On Wednesday, Indian telecom companies found their voice of anguish abruptly cut off, it seems. In its observations on a plea of relief for them filed by the Department of Telecommunications (DoT), the Supreme Court said it saw no merit in letting them stagger their payments of dues to the exchequer over a period of 20 years, nor in waiving associated penalties and interest on unpaid sums—as reportedly sought by the government petition. DoT’s plea, it appears, was an outcome of consultations held by the government with industry representatives over the past few months. The court, however, chided the department for what it apparently saw as a bald attempt to redo the math with industry inputs, and was insistent that its order last October be implemented, the one that threw the sector into financial turmoil. Back then, the court had lumped telecom operators with a huge bill as part of a verdict on a long-running dispute they had with the Centre. They had argued that the revenues they compulsorily had to share with the government did not include what they got from services that did not use telecom spectrum, but lost the case. As a result, they were asked to cough up a total of nearly ₹1.7 trillion, according to reports. This was an eye-popper of a demand. It also dealt a heavy blow to large operators that had long been in operation, such as Vodafone Idea and Bharti Airtel, with the former’s very survival suddenly cast in doubt.
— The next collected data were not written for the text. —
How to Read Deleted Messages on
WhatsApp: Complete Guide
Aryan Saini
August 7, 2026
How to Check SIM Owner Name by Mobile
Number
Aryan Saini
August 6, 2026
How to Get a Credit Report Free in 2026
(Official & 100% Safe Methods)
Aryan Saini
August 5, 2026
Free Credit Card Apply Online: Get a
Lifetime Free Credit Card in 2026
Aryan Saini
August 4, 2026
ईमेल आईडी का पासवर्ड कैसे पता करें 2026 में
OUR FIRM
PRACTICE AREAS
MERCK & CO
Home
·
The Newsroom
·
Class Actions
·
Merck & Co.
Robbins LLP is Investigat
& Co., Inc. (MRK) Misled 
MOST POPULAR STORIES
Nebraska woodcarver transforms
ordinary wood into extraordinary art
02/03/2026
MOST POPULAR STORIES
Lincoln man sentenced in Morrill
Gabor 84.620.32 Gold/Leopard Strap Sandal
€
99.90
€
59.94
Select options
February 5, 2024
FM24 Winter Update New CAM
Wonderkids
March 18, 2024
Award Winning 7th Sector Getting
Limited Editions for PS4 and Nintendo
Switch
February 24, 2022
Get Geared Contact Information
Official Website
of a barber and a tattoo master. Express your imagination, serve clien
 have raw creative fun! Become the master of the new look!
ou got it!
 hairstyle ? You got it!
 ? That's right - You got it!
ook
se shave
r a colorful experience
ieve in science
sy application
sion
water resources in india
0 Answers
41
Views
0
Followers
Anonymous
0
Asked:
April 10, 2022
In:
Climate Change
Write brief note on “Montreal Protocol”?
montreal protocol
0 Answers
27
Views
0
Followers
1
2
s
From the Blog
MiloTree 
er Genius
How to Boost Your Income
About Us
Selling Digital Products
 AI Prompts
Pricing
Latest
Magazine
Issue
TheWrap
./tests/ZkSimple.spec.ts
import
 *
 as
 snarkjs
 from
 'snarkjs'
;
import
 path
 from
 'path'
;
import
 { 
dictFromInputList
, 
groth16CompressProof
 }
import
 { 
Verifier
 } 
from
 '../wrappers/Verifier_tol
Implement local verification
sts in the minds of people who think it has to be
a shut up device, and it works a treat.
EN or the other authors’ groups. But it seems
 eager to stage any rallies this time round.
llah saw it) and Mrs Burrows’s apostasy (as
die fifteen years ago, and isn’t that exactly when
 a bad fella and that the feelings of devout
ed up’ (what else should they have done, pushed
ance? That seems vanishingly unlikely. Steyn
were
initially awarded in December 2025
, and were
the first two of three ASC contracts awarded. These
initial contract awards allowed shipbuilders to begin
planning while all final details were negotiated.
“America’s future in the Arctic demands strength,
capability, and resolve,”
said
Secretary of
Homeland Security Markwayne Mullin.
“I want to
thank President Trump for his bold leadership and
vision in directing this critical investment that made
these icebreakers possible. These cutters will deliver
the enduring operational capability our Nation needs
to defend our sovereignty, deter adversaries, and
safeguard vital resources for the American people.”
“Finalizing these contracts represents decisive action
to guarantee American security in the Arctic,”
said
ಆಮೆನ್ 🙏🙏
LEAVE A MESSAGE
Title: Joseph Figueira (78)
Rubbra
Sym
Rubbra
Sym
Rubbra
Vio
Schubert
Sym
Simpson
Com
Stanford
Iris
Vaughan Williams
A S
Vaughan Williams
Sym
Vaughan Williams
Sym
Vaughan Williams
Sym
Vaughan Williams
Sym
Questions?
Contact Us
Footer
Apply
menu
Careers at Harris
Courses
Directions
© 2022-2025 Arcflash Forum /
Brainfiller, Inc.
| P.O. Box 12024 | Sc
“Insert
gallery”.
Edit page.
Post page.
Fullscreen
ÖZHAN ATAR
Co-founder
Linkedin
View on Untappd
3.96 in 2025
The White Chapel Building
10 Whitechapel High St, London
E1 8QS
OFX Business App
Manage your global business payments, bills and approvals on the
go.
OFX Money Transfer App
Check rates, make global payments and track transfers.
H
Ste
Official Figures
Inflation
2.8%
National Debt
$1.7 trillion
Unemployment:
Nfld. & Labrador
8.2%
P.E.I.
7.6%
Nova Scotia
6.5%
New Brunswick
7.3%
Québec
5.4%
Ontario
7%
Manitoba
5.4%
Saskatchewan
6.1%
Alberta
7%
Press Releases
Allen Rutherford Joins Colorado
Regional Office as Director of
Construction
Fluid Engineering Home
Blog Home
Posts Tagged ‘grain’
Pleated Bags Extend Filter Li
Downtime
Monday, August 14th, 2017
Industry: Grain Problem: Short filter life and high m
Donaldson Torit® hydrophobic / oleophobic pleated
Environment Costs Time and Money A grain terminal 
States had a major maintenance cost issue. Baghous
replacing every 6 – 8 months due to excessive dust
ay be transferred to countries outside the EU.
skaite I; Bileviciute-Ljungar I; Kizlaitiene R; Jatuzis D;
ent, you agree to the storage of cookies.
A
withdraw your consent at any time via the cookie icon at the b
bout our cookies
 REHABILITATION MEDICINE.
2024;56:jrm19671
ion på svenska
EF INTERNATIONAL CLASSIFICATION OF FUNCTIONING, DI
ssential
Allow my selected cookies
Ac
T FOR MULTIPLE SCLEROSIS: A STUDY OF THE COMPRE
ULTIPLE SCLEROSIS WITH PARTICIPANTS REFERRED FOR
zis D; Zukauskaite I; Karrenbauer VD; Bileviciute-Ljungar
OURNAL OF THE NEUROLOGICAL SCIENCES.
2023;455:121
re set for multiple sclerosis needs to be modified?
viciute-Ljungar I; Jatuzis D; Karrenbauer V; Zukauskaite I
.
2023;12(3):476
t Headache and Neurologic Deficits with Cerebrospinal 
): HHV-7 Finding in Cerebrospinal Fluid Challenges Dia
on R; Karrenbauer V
The muddle can partly be traced to the revenue-sharing model that was mooted by the A.B. Vajpayee government two decades ago, when telecom players found their businesses under stress and asked for a reprieve from the financial commitments they had made while bidding for licences and bundles of airwaves. Under a new policy, they switched over to a system that required them to share some of their intake with the government as annual licence fee and spectrum usage charges. What exactly they needed to pay, though, appears to have been defined a little too loosely. In 2003, it became a legal tussle between telecom operators and the DoT, and after the former started delivering various value-added services, the money under contention grew rapidly. Today, it should serve as a cautionary tale. Any policy should be framed with due care and kept stable. Sure, it need not be set in stone, but if a shift must be made, it should not be a clumsy piece of work that opens space for ambiguity.
Other factors also had a big role in the current financial troubles of companies gasping to pay their dues. A tariff war that erupted after Reliance Jio’s entry into the market in 2016 had squeezed margins in their quest to retain customers, even as they got laden with heavy loads of debt in a scramble for airwaves, itself the outcome of judiciary-ordained auctions of spectrum. All of it has led to the sorry pass we are at now. There is a question mark over future competition levels in this once-bustling market, and the exit of any large operator could go against the consumer’s interest. Moreover, there may not be enough players around with sufficient war chests to compete at a higher level of technology, as 5G offerings come along. Telecom has a long way ahead to evolve. It would be sad if something that began with a bang got reduced to a whimper.